High-Throughput All-Optical Cardiac Electrophysiology System

The withdrawal of drugs from the market is a costly consequence of undetected adverse effects or toxicity. Over 30% of such withdrawals are due to cardiac toxicity (pro-arrhythmic effects mediated by cardiac ion channels), therefore regulatory agreements mandate the testing of all new drugs for cardiac liability.

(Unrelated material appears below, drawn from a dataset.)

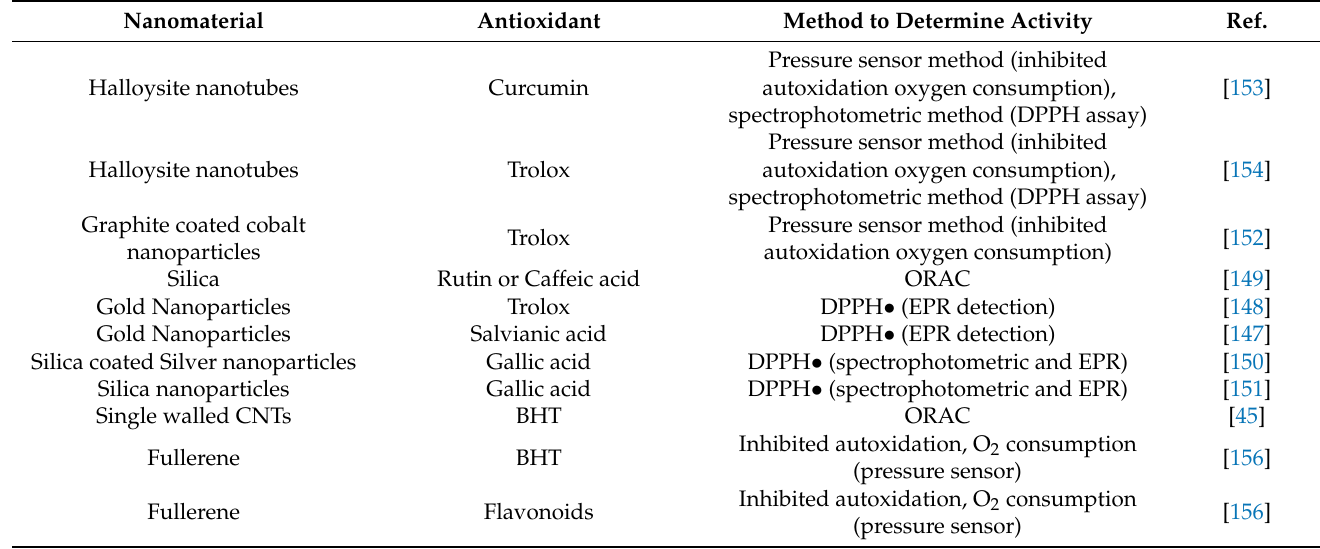
Table 3. Antioxidant nanoparticle efficacy testing methods and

GW researchers developed the first scalable automated all-optical system for high-throughput cardiac electrophysiology and electromechanics. The system includes a method for combined optical pacing and optical recording (what we term all-optical electrophysiology) from a variety of primary and stem-cell-derived cells and tissues. Notably, the system does not require any genetic modification of the cells of interest and can be used with low power red light LEDs. This platform allows for active dynamic interrogation, such as robust pacing protocols that can reveal Vm, [Ca2+]i or contraction’s frequency response (restitution) and temporal instabilities (Fig. 1).

Applications:

• High-throughput screening for cardiac liability
• Phenotyping iPSC-derived cardiomyocytes

Advantages:

• Fast, cost-effective, high-throughput (>600 samples/hour)
• Does not require genetic modification of cells of interest
• Measures Vm and [Ca2+]i simultaneously
• Safer for cells due to low intensity and long wavelength light used
• Identifies cardiotoxicity before resources are wasted on clinical trials
• Compatible with standard 96- or 384-well plates

Publications:

• Klimas, A., et al. "OptoDyCE as an automated system for high-throughput all-optical dynamic cardiac electrophysiology". Nat Commun 7, 11542 (2016).
• Klimas, Aleksandra et al. “Multimodal on-axis platform for all-optical electrophysiology with near-infrared probes in human stem-cell-derived cardiomyocytes.” Progress in biophysics and molecular biology vol. 154 (2020).